» **Required work**
Extend the forum thread below about a day of skiing at Magic, picking up after its final quoted post.

== Extract to read

# Magic 1/8/10



## 2knees (Jan 8, 2010)

Hit up magic solo today since i couldnt swing the mrg trip.  got there around 10:00 to the usual swarming masses.  drove around the parking lot for about 20 minutes till i found a spot to park.  waited in the long ticket line and plunked down the ridiculous rate of $39 to fight all these damn people in their bogner one pieces.  oh well, maybe the skiing would be nice.  

Started off with a run down slide of hans.  Much to my dismay, there was about 4 inches of light fluff on top of a creamy wind buff substance.  where's the grooming and snowmaking?  I was seriously thinking about going down and demanding a refund but i pressed on.  next run down goniff.  more of that damn fluff and cream cheese.  I even saw the tip of a rock and a couple of twigs poking through.  what kind of ski area is this?

Figured the run under the chair might be in good shape so i took off down witch towards redline.  Hit the little rock on the approach, maybe a 3 footer and stuck the landing.  stuck it so well my skis didnt move one inch upon landing and right in full view of the people riding, i managed a full flip. well, almost full as i landed on my back.  Now I was getting really pissed.  I mean, what area allows you to huck at your own risk?  where were the bamboo poles and the huge orange warning signs.  well, amazingly, i pressed on found the trail to be a mess of loose powder, cliff drops and more of that cream cheese.  

the rest of the day was spent looking for the well manicured slopes we all dream of but I just couldnt find them.  Magician, green line, black line, hallows??? all filled with unmarked natural features and loose snow.

ok, it was the most fun i've had since, well, since the last time i was at magic.  I deperately need to get those mid fats mounted though, as the wind buffed slab under the fresh snow was really really tough to deal with on the 60mm bump skis, but thats my stupidity.

Saw Matt bumpin chairs and the people in the lodge were great as usual.  Snow was coming down moderately at times, weekend should be fantastic.  go get some.  here are a few pics, i have more but having trouble uploading them.  the ones in this post are slide, goniff, redline, black magic (i chickened out on that being alone) and green line.  I have a nice pic of my bomb hole from the lift too.


----------



## severine (Jan 8, 2010)

:lol: Nice! And yes! Get those mid-fats mounted, damnit!!!


----------



## wa-loaf (Jan 8, 2010)

Well done!


----------



## 2knees (Jan 8, 2010)

lookin down redline, upper redline, lookin down upper blackline, halfway down magician and a shot from the top of hallows.


----------



## 2knees (Jan 8, 2010)

down green line, up magician, my skis stopped dead on the spot, where powbmps hucked the cliff last year and finally  SHOOT THE ROCK BABY!


----------



## MR. evil (Jan 8, 2010)

I didn't want to ski Magic today or anything.....thanks Pat

where you too worried something would happen to the lift?


----------



## Greg (Jan 8, 2010)

Wow! Coverage looks better than MRG! We missed you today, but it looks like you had an awesome day. Nice!


----------



## 2knees (Jan 8, 2010)

MR. evil said:


> I didn't want to ski Magic today or anything.....thanks Pat
> 
> where you too worried something would happen to the lift?

====
== Information given

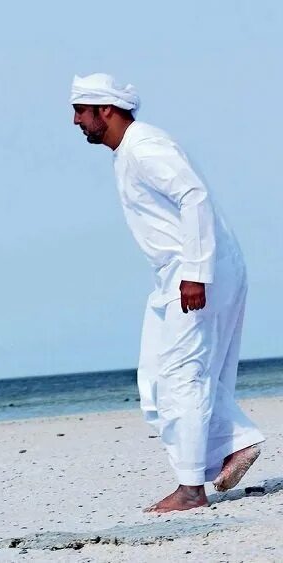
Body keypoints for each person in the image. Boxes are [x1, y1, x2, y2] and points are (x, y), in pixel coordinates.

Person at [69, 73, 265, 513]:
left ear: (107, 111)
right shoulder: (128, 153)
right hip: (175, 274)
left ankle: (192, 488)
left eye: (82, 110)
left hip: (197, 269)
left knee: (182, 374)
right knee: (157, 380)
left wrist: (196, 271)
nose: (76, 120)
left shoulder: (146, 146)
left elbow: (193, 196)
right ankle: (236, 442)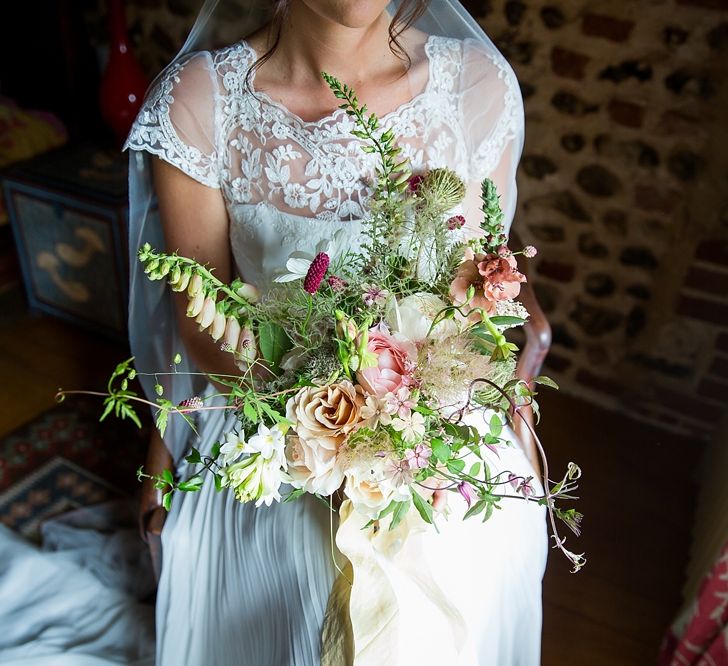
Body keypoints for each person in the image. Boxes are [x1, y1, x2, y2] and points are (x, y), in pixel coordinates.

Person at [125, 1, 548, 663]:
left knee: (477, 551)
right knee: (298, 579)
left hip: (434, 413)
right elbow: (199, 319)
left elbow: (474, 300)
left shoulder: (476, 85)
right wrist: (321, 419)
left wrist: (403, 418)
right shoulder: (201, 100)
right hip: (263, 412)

====
== Information given

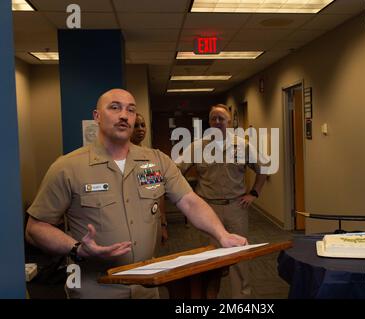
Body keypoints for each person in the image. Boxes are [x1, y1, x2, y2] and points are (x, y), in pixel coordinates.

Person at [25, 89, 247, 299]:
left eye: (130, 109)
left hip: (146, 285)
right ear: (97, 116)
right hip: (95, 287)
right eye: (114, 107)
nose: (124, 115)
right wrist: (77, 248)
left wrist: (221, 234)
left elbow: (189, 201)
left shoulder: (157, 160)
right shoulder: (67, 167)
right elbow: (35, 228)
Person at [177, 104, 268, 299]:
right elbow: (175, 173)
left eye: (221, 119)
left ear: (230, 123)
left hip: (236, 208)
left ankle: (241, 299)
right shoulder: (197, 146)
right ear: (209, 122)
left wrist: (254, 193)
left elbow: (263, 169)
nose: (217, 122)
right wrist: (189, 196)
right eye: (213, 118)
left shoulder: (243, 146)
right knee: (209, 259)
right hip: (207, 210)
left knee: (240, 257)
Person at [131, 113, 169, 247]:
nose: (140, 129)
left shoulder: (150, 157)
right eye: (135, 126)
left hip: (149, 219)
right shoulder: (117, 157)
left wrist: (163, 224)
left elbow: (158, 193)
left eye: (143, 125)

====

» **Answer below**
I didnt decide to go until wednesday.  the last few proposed meetups i've posted, I've backed out of so i just went.  If i knew you were interested, trust me, i would've LOVED the company.  Skiing some of that stuff alone made me a touch uncomfortable at times.


----------



## MR. evil (Jan 8, 2010)

2knees said:


> I didnt decide to go until wednesday.  the last few proposed meetups i've posted, I've backed out of so i just went.  If i knew you were interested, trust me, i would've LOVED the company.  Skiing some of that stuff alone made me a touch uncomfortable at times.



Just bustin your balls. Could have skied at all this week or next for that matter. While every other architectural firm is slow, we are flat out.


----------



## Grassi21 (Jan 8, 2010)

Nice pics.  Conditions look great.  Way to get some.


----------



## deadheadskier (Jan 8, 2010)

Nice.


----------



## Greg (Jan 8, 2010)

Grassi21 said:


> Nice pics.  Conditions look great.  Way to get some.



Indeed. Still amazed at how good Magic looks right now.


----------



## MrMagic (Jan 9, 2010)

Greg said:


> Indeed. Still amazed at how good Magic looks right now.



looks sweet, love the magic


----------



## billski (Jan 9, 2010)

2knees said:


> down green line, up magician, my skis stopped dead on the spot, where powbmps hucked the cliff last year and finally  SHOOT THE ROCK BABY!


what's that last pic?


----------



## o3jeff (Jan 9, 2010)

billski said:


> what's that last pic?



The basketball hall of fame in Springfield, why he took a pic of it I don't know.


----------



## roark (Jan 9, 2010)

Nice day trip Pat! Heading there now...


----------



## 2knees (Jan 9, 2010)

o3jeff said:


> The basketball hall of fame in Springfield, why he took a pic of it I don't know.



why?

why not!


I wonder if anyone has ever hucked the drop into green line.  that thing was BIG.  paging powbmps....


----------



## ALLSKIING (Jan 9, 2010)

Very nice Pat!!!!


----------



## Powdahound (Jan 9, 2010)

Wow 2knees, I almost went on myself with the intro to your TR.....good stuff!  Glad to see Magic is in great shape.....keep praying for snow.


----------



## bvibert (Jan 9, 2010)

You were missed at MRG, Pat, but it looks like you had a great time anyway.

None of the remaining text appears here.